Fechou hoje os olhos, finalmente, depois duma longa agonia de três anos, tranquilamente, como uma vela que se apaga.
No final duma vida bem preenchida, resta-nos a memória. E essa, não se extingue. Continua sempre. Afinal, eu não perdi a Mãe: ela vive comigo, até ao final dos meus dias.”
Jorge Paulino Pereira
Há um bom par de anos atrás, cruzei-me com a Dra. Auzenda, quando esta ia a sair da sua residência, na Av. 22 de Dezembro, em frente aos Correios. Já não a via há algum tempo.
Olhou para mim com aquele sorriso franco e com aqueles olhos achinesados que se acentuavam quando sorria, abraçou-me, beijou-me e disse-me “Olha o meu menino !!!”.
Já não me chamavam assim há muito tempo.
Perguntou-me como ia a Educação, os professores, os alunos e o ensino em geral. Quando respondi à sua pergunta e a enquadrei brevemente em algumas realidades do nosso ensino actual, a Dr.ª Auzenda abriu muito os olhos e exclamou “que horror!!! Eu já não saberia o que fazer”.
Auzenda de Carvalho Caetano Paulino Pereira nasceu em Alvaiázere, distrito de Leiria, a 15 de Julho de 1922.
Viveu a sua infância e adolescência em Coimbra, onde residia com a família. Efectuou todos os estudos em Coimbra, até se licenciar em Filologia Românica, pela Faculdade de Letras na Universidade de Coimbra, nos finais dos anos 40.
Aí conheceu José Paulino Pereira, que viria a licenciar-se em Medicina e com quem se viria a casar em Coimbra, nos anos 50.
Leccionou um ano lectivo em Coimbra, no Liceu D. João de Castro, seguidos de dois anos no Liceu da Figueira da Foz.
Efectivou-se como professora no Liceu Maria Amália Vaz de Carvalho, em Lisboa.
Ficou posteriormente colocada no então Liceu Nacional de Setúbal, tendo vindo viver para a nossa cidade, onde se radicou.
Em boa hora o fez. Ficámos todos a ganhar com isso.
Teve três filhos: um filho falecido pouco tempo depois de nascer, em 1953, Luís e Jorge Paulino Pereira, nascidos respectivamente em 1955 e 1958. Ambos médicos.

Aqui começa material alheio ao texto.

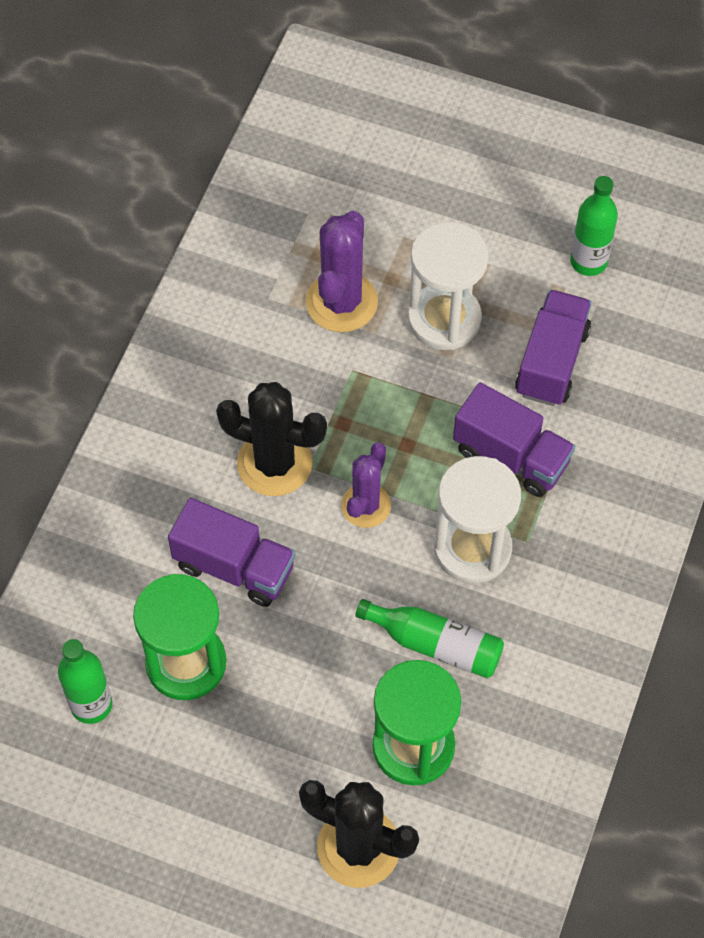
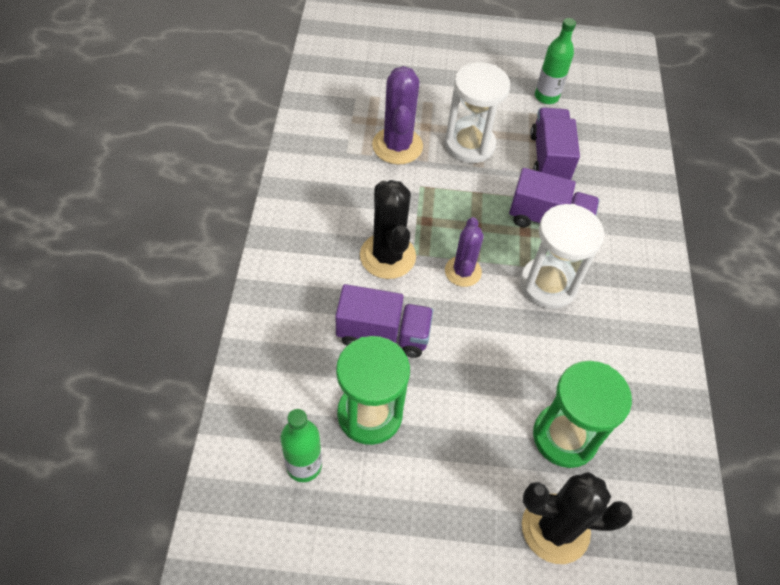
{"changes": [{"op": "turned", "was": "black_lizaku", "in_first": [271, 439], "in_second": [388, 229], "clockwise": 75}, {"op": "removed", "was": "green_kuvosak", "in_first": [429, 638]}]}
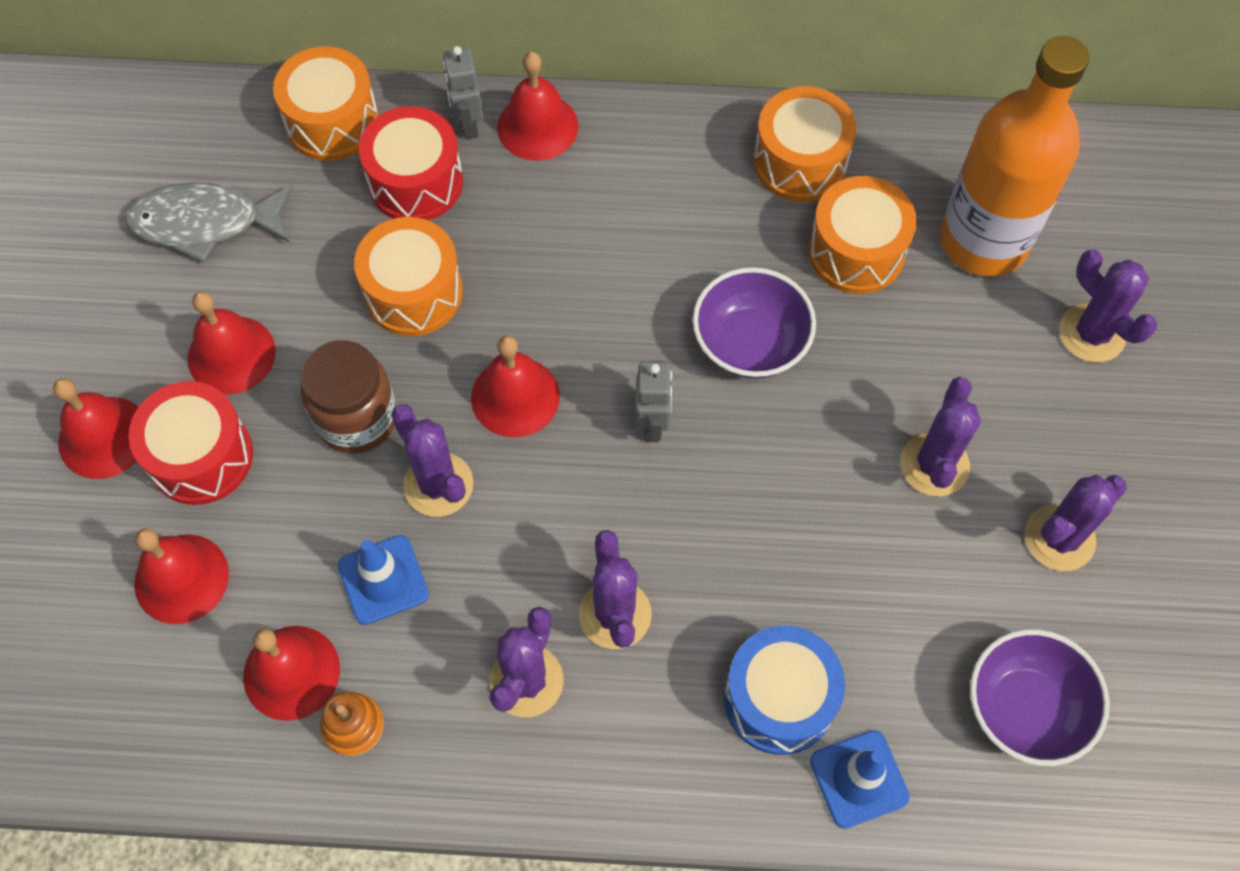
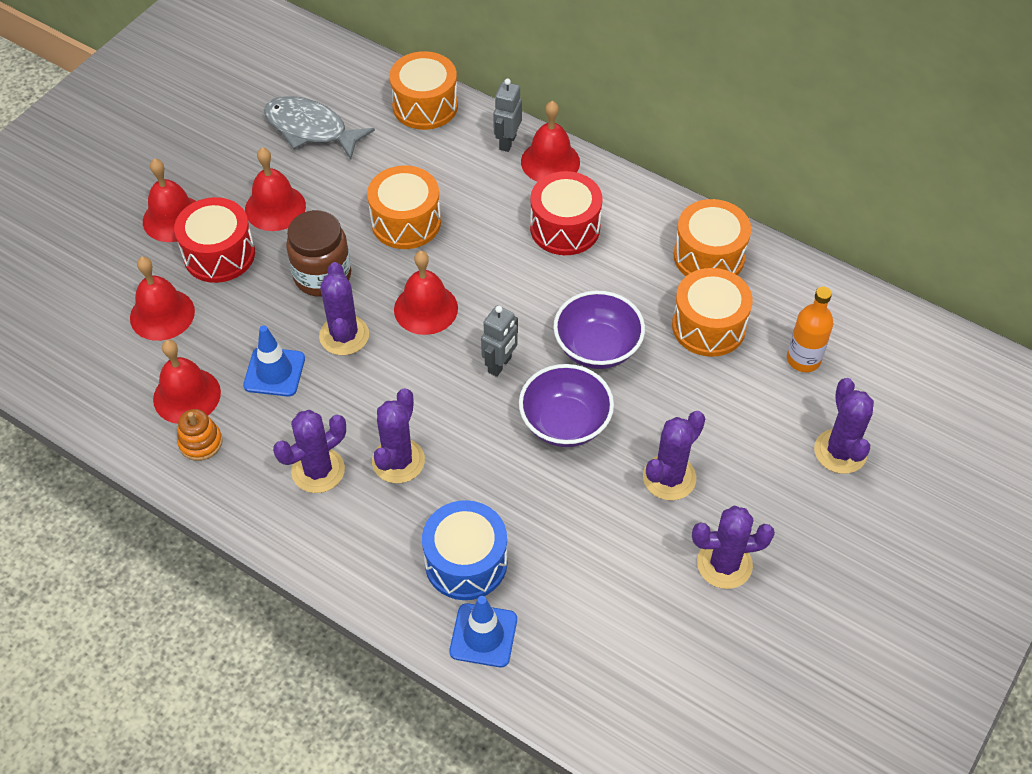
{"changes": [{"op": "resized", "was": "orange_kuvosak", "in_first": [1014, 156], "in_second": [810, 329], "ratio": 0.49}, {"op": "moved", "was": "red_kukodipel", "in_first": [411, 163], "in_second": [566, 213]}, {"op": "moved", "was": "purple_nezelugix", "in_first": [1040, 697], "in_second": [566, 405]}]}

Como professora, procurava integrar o teatro na sua prática pedagógica com os alunos, encenando peças de Federico Garcia Lorca, Bernardo Santareno, Almeida Garrett e Anton Tchekhov, entre outros.

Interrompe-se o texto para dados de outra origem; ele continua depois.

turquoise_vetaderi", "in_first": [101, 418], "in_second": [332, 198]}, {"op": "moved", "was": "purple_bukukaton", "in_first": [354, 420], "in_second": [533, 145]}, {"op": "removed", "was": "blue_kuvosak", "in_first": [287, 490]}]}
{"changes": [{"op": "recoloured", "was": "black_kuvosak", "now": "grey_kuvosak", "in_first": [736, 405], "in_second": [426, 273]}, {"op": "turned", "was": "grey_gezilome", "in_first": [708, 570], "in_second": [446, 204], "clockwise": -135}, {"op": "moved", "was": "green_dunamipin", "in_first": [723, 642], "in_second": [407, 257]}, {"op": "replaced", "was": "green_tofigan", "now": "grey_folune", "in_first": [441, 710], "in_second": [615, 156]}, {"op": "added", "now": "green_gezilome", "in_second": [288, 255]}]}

Foi delegada distrital da Mocidade Portuguesa Feminina, organizando muitas actividades sociais, tais como exposição de berços e apoio às mães e famílias carenciadas do distrito.
Foi uma das fundadoras do Coral Luísa Todi, bem como coralista, realizando o primeiro concerto oficial, ocorrido em 1963.
Aposentou-se no final dos anos 70, tendo mantido aulas de apoio sempre gratuitas, na sua residência, a todos os que lhe solicitavam apoio, nomeadamente os que tinham mais dificuldades económicas.
Tive o privilégio de ter sido seu aluno, no antigo 5º ano (actual 9º ano). Se gosto muito de Camões e dos Lusíadas, devo-o inteiramente a si e à sua forma de ensinar.
Para além das questões de forma, métricas, sonetos, quadras, tercetos, seduzia-nos com a sua vivacidade, o carácter dinâmico que imprimia às suas aulas, bem como o paralelismo constante que fazia, descodificando as palavras eruditas de Camões e enquadrando-as nos principais acontecimentos da História de Portugal.
A Dr.ª Auzenda Paulino Pereira foi, indiscutivelmente, uma das mais importantes, carismáticas, prestigiadas e categorizadas professoras que passaram pelo Liceu Nacional de Setúbal/Escola Secundária de Bocage, influenciando sucessivas gerações de alunos, com o seu saber enciclopédico, a sua vasta cultura, a sua simpatia e simplicidade, o seu exemplo e a sua dimensão humana.
Com a sua morte, a nossa cidade de Setúbal fica órfã de uma das suas mais distintas representantes.
Até sempre, Dra. Auzenda e Muito Obrigado por tudo.